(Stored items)

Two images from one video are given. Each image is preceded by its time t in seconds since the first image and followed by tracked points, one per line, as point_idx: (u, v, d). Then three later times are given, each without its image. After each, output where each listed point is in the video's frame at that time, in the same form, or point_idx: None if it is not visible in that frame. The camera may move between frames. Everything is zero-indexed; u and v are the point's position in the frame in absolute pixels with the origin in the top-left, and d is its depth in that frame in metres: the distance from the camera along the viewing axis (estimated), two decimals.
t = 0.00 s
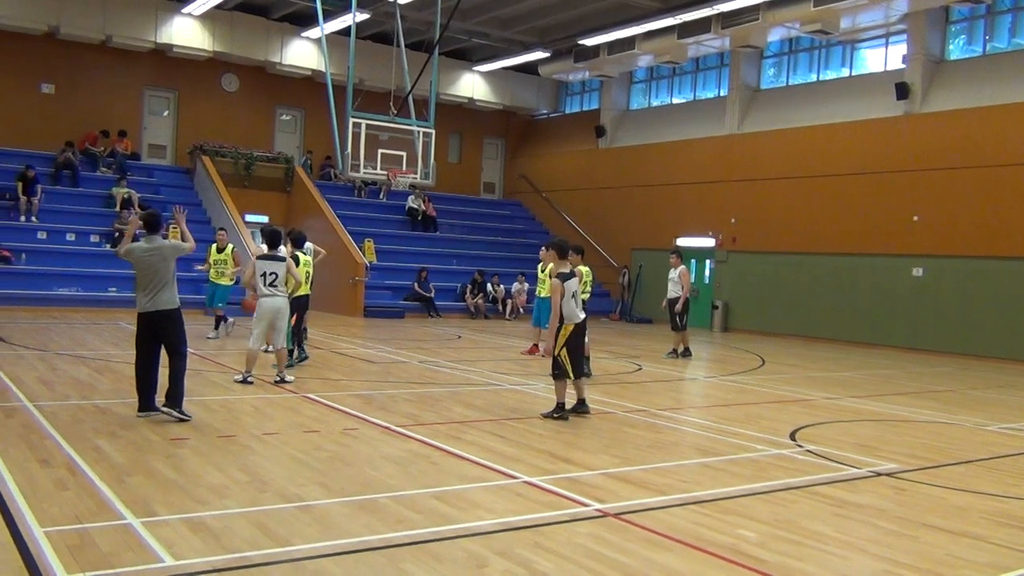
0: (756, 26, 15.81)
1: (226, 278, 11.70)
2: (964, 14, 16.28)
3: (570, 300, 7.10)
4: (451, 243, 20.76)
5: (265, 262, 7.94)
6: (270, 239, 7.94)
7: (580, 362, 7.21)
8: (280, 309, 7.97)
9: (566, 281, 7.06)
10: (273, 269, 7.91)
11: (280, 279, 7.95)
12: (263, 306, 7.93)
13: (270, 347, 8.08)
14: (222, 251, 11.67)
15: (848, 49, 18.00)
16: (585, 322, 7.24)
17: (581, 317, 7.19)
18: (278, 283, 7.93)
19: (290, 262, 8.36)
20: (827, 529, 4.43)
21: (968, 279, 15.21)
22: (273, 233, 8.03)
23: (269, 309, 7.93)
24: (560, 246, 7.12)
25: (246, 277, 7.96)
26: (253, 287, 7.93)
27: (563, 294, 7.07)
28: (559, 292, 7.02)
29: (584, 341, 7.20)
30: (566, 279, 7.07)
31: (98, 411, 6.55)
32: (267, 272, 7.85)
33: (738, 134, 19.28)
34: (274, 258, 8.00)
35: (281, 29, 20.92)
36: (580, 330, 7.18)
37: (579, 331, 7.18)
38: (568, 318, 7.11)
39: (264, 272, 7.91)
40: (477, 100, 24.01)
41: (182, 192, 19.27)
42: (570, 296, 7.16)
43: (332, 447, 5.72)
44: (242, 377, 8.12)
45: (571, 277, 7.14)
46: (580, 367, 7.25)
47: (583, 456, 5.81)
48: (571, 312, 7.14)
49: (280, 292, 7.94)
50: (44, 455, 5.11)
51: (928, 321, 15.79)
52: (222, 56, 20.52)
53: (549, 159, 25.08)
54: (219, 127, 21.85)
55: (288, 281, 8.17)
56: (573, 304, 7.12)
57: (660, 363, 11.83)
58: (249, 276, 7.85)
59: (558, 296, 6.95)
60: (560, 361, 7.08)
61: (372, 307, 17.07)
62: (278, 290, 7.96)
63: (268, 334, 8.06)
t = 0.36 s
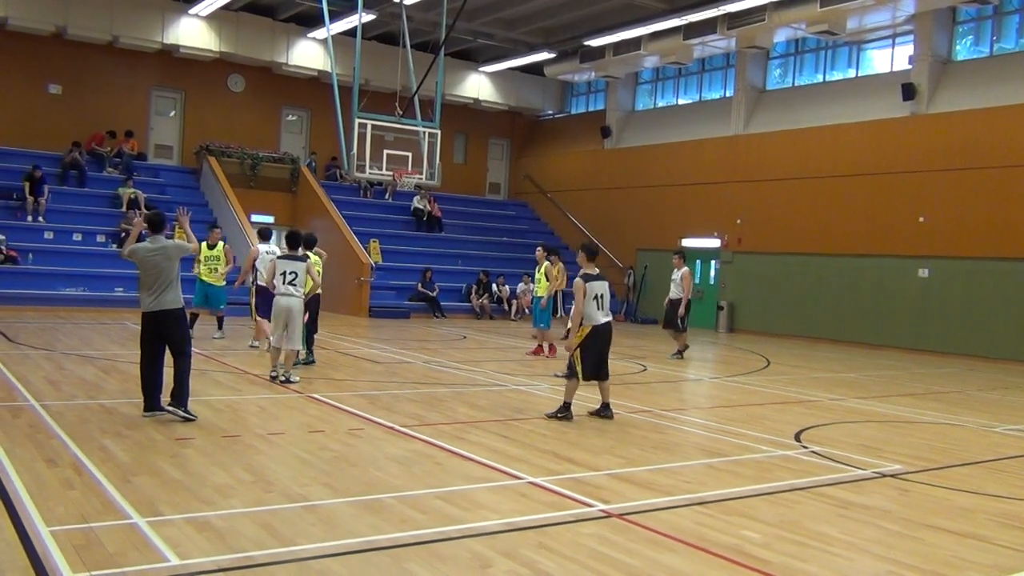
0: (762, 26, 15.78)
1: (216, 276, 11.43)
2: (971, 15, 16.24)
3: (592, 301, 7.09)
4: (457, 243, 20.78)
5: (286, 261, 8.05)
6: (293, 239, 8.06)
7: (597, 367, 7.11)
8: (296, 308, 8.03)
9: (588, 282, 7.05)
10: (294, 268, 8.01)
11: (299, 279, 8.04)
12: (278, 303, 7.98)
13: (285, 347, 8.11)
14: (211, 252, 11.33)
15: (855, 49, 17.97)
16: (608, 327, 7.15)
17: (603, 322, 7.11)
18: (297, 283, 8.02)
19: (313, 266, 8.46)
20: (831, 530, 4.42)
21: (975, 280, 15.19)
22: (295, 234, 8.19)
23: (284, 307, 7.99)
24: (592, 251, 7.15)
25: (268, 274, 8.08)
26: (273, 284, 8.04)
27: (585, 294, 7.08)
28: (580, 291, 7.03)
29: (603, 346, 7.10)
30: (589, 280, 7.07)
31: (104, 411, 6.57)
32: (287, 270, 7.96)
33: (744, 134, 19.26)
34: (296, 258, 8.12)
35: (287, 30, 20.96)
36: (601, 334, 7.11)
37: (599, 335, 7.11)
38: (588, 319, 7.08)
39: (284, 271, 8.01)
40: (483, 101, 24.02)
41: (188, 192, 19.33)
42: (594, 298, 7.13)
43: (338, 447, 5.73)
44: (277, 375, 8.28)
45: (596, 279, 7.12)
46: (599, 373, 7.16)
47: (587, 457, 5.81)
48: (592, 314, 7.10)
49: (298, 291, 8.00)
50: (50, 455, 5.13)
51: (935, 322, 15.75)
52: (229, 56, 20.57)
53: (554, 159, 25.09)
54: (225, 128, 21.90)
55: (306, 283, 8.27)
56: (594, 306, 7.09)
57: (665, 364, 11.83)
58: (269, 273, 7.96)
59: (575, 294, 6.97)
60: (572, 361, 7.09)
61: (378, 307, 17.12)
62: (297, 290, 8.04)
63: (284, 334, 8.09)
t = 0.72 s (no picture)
0: (763, 25, 15.76)
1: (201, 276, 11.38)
2: (973, 13, 16.19)
3: (614, 300, 7.11)
4: (458, 243, 20.77)
5: (289, 263, 8.09)
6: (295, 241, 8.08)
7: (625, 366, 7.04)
8: (301, 309, 8.09)
9: (610, 280, 7.17)
10: (297, 269, 8.04)
11: (303, 280, 8.07)
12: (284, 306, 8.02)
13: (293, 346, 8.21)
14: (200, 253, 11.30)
15: (856, 48, 17.94)
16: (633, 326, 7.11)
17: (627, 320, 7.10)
18: (301, 283, 8.06)
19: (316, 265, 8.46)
20: (833, 529, 4.42)
21: (977, 279, 15.18)
22: (298, 234, 8.19)
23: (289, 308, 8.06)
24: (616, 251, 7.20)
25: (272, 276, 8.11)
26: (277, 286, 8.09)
27: (607, 294, 7.15)
28: (601, 291, 7.16)
29: (629, 345, 7.05)
30: (611, 279, 7.14)
31: (106, 411, 6.57)
32: (290, 272, 8.00)
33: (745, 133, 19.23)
34: (298, 259, 8.14)
35: (288, 30, 20.97)
36: (626, 333, 7.09)
37: (624, 334, 7.09)
38: (612, 319, 7.11)
39: (287, 273, 8.04)
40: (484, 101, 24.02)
41: (189, 193, 19.34)
42: (618, 298, 7.14)
43: (339, 448, 5.73)
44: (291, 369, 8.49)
45: (619, 279, 7.16)
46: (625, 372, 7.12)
47: (589, 456, 5.80)
48: (617, 313, 7.11)
49: (303, 291, 8.05)
50: (52, 455, 5.14)
51: (936, 321, 15.75)
52: (230, 57, 20.57)
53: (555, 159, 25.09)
54: (226, 128, 21.91)
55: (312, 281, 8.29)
56: (618, 305, 7.10)
57: (667, 363, 11.82)
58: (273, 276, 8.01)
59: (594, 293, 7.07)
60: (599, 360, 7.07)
61: (380, 307, 17.10)
62: (301, 290, 8.08)
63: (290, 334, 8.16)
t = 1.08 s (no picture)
0: (763, 23, 15.77)
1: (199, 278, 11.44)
2: (972, 10, 16.18)
3: (639, 299, 7.08)
4: (458, 242, 20.78)
5: (297, 261, 8.11)
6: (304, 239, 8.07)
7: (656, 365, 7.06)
8: (313, 307, 8.15)
9: (631, 280, 7.11)
10: (306, 268, 8.09)
11: (312, 279, 8.12)
12: (294, 304, 8.08)
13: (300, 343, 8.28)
14: (195, 254, 11.20)
15: (855, 46, 17.94)
16: (659, 324, 7.10)
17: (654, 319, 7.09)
18: (311, 282, 8.12)
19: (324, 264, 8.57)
20: (834, 526, 4.42)
21: (976, 276, 15.19)
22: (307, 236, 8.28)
23: (302, 307, 8.10)
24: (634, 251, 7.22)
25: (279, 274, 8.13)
26: (287, 286, 8.12)
27: (630, 295, 7.10)
28: (622, 292, 7.09)
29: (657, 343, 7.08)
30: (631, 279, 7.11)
31: (106, 411, 6.57)
32: (299, 270, 8.02)
33: (745, 131, 19.22)
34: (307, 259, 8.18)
35: (287, 30, 20.97)
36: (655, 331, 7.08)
37: (652, 333, 7.08)
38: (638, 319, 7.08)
39: (296, 272, 8.07)
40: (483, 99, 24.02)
41: (189, 192, 19.33)
42: (640, 296, 7.12)
43: (340, 447, 5.73)
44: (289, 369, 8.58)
45: (639, 279, 7.14)
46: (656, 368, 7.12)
47: (590, 454, 5.80)
48: (642, 313, 7.09)
49: (315, 289, 8.13)
50: (52, 455, 5.14)
51: (937, 318, 15.75)
52: (229, 57, 20.56)
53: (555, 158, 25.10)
54: (225, 127, 21.90)
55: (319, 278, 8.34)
56: (642, 304, 7.08)
57: (667, 361, 11.82)
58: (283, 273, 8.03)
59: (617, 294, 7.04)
60: (632, 360, 6.99)
61: (380, 305, 17.12)
62: (310, 289, 8.15)
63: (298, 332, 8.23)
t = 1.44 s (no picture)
0: (762, 21, 15.80)
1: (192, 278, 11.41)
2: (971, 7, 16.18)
3: (651, 298, 7.11)
4: (458, 240, 20.80)
5: (318, 263, 8.55)
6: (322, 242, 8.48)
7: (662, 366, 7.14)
8: (335, 306, 8.63)
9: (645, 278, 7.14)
10: (326, 269, 8.52)
11: (333, 279, 8.57)
12: (318, 304, 8.54)
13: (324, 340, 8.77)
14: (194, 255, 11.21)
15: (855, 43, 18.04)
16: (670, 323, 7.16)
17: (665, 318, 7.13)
18: (332, 282, 8.58)
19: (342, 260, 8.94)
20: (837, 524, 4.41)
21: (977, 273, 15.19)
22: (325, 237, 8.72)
23: (326, 306, 8.58)
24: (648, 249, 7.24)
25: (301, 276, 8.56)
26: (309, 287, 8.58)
27: (643, 292, 7.13)
28: (638, 289, 7.08)
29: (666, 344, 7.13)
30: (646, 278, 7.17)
31: (108, 410, 6.58)
32: (321, 271, 8.47)
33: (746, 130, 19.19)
34: (327, 260, 8.63)
35: (288, 29, 20.97)
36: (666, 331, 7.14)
37: (660, 333, 7.12)
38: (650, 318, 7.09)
39: (318, 273, 8.52)
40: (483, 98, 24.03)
41: (189, 192, 19.34)
42: (652, 295, 7.18)
43: (342, 446, 5.73)
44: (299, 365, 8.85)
45: (653, 277, 7.22)
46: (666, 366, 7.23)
47: (592, 453, 5.81)
48: (652, 311, 7.11)
49: (336, 289, 8.60)
50: (54, 455, 5.14)
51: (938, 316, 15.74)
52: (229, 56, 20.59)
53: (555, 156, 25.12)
54: (225, 126, 21.91)
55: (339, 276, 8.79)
56: (654, 302, 7.11)
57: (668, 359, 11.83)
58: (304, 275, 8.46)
59: (635, 292, 7.03)
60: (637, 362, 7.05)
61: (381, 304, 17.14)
62: (332, 289, 8.61)
63: (322, 330, 8.72)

- **What is expected**: Reproduce nothing but the lines from the line containing "46: (666, 366, 7.23)" to the last line of the data, each exactly as written.

- **Output of the task**:
46: (666, 366, 7.23)
47: (592, 453, 5.81)
48: (652, 311, 7.11)
49: (336, 289, 8.60)
50: (54, 455, 5.14)
51: (938, 316, 15.74)
52: (229, 56, 20.59)
53: (555, 156, 25.12)
54: (225, 126, 21.91)
55: (339, 276, 8.79)
56: (654, 302, 7.11)
57: (668, 359, 11.83)
58: (304, 275, 8.46)
59: (635, 292, 7.03)
60: (637, 362, 7.05)
61: (381, 304, 17.14)
62: (332, 289, 8.61)
63: (322, 330, 8.72)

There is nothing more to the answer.